◆ **Aim**
The article on Arab women in television quotes Gargash on what UAE women now work as. List every job she names.

However, better training didn’t necessarily guarantee success.
After graduating in 1994, Gargash joined Dubai radio and TV, working on local news before directing documentaries, many of which focused on the plight of women.
“When I started, there was just one other female director from the UAE. Parents used to worry about their daughters working in media. They preferred them to become teachers in all-girls schools or nurses,” Gargash recalls. “Now, we have UAE women who work not just as directors, but also producers, presenters, reporters, set designers, graphic artists and coordinators.”
Similarly, Matta, Lebanese by birth, spent years working in the U.S. as a documentary producer before joining Dubai TV. She made two docs about women’s issues — including one set in a Gotham prison — before the call came from Dubai to join the media revolution.
Abu-Jaoudeh began her career as a presenter on Future TV in 1995. She joined the production department in 1996, and was head of the department when she left in 2003 to join Dubai TV.
In addition to handling Dubai TV and One TV, Abu-Jaoudeh is also in charge of promos on Samaa Dubai, the local Arab-language channel, as well as the new sports channel launched in December. She took home four Pro-Max awards this year, including two Gold Stars, honoring the best in international TV marketing and promotions.
Dubai isn’t the only place where women are making strides.
In Kuwait, the head of acquisitions at Al-Rai TV, the country’s first privately owned network, is Nicole Maamary.
Similarly, in Lebanon, long the most progressive of all Arab countries, Future’s head of programming is Layla Wehbi; while LBC, the country’s top satcaster, is run by husband-and-wife team Pierre and Randa Daher.
“If you go to any media conference, to Mipcom at Cannes, you see Arab women discussing and negotiating with the likes of Disney and Warner Bros.,” Jaber says.
Even lawmakers in Saudi Arabia, long the bane of women’s rights activists for its restrictive policies, have let women loosen their headdress slightly. In November, Saudi women took part in elections for the first time — albeit only for the board of the Chamber of Commerce.
Already there are real signs that the rise of these women is positively influencing media and, by extension, Arab societies.
“I see a bright future for women of the UAE in television. Already, the young women who are joining us in the station show an inspiration and nerve that wasn’t there before. Women today are bolder and work harder,” Gargash says.
Broadcasters are beginning to pay attention to women’s needs when it comes to programming.
While Dubai TV offers a blend of Arab and western programming, One TV shows entirely English-language shows such as “Martha Stewart” and “Pop Idol.”
Satcaster MBC has gotten in on the act, relaunching MBC 4 as a women’s channel, with the original female American TV mogul “Oprah” front and center.
” ‘The Oprah Winfrey Show’ has been a big hit among young Saudi women, and we decided to build the schedule around it,” says Tim Riordan, MBC’s director of channels. “We’ve brought in shows such as ‘Starting Over,’ ‘Supernanny,’ ‘The Swan 2’ and ‘Dr Phil,’ which, like ‘Oprah,’ tackles women’s issues in an engaging but responsible manner.”
There’s even a satcaster run by and aimed at women.
Heya-TV (Arabic for She-TV) broadcasts out of Beirut and Dubai, reaching 15 million women a day and employing a staff of 60 with correspondents across the Arab world.

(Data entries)
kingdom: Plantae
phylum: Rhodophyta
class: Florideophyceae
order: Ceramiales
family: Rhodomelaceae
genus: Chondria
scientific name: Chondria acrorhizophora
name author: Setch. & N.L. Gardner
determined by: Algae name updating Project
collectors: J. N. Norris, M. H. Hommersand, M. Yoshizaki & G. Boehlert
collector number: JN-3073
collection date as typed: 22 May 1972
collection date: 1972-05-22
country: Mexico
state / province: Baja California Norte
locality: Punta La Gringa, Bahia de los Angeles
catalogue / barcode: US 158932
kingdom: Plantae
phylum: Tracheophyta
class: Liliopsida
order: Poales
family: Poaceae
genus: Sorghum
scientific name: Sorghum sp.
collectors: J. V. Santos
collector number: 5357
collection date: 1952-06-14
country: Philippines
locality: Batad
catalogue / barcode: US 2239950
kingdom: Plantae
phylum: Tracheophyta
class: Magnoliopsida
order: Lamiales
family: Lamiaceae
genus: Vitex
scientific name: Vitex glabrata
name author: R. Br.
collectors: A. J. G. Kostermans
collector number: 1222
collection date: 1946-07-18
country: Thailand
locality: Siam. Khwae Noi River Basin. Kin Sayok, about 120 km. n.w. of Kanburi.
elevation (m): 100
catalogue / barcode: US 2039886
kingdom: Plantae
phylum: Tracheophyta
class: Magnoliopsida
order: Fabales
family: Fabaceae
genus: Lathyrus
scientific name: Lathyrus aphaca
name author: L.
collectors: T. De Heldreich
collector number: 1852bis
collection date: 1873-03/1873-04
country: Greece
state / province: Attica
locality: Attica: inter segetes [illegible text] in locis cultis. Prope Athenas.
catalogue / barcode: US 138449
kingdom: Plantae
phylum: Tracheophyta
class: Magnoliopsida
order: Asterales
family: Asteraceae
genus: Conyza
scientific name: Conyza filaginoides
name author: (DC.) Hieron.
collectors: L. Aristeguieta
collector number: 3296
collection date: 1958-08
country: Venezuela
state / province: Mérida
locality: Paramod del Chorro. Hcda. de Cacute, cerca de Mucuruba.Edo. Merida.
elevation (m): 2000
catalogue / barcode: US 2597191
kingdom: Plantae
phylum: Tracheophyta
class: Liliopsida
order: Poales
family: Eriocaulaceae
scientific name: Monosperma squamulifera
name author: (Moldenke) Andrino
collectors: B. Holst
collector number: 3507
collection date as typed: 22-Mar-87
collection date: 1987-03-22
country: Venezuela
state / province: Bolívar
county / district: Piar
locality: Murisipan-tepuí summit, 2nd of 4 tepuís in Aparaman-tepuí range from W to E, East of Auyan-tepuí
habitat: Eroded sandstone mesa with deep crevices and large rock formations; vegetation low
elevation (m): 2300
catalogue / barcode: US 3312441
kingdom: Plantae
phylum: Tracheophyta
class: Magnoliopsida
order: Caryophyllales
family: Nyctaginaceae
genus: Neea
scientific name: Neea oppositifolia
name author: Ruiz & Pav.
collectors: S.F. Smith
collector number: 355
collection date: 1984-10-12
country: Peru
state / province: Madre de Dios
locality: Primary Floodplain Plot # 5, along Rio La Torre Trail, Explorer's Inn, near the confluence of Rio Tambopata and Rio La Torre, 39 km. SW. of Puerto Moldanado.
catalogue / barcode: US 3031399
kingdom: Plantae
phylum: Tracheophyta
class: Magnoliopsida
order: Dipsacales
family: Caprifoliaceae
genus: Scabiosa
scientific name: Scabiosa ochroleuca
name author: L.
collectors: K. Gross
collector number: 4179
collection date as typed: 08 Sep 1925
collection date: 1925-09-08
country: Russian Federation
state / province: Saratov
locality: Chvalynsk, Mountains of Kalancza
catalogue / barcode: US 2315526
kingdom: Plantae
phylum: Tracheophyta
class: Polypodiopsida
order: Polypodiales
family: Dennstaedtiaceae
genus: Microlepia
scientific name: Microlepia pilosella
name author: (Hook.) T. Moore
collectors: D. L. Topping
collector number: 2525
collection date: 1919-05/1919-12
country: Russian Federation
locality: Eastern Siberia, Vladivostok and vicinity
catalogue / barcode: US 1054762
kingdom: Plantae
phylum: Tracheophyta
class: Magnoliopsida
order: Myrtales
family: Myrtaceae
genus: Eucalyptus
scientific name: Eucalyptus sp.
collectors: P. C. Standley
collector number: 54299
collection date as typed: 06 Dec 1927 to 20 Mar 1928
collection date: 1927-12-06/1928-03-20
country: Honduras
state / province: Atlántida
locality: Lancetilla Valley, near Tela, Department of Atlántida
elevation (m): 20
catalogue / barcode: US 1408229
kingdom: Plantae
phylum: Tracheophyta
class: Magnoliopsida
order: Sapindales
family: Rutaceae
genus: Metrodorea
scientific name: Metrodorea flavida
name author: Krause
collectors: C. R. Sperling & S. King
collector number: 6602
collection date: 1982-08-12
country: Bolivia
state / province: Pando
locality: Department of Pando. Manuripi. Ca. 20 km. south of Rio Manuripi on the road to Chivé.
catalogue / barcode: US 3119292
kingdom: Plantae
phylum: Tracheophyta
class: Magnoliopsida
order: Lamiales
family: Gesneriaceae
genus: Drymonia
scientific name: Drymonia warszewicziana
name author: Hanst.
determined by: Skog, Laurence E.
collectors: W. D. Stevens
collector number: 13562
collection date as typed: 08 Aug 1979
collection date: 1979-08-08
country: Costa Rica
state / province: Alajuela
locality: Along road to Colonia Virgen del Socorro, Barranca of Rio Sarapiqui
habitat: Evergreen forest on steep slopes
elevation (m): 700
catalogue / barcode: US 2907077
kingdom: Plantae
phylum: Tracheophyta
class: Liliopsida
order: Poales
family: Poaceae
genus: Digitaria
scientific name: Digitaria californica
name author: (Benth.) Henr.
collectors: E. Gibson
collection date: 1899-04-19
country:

◆ **Worked solution**
- directors
- producers
- presenters
- reporters
- set designers
- graphic artists
- coordinators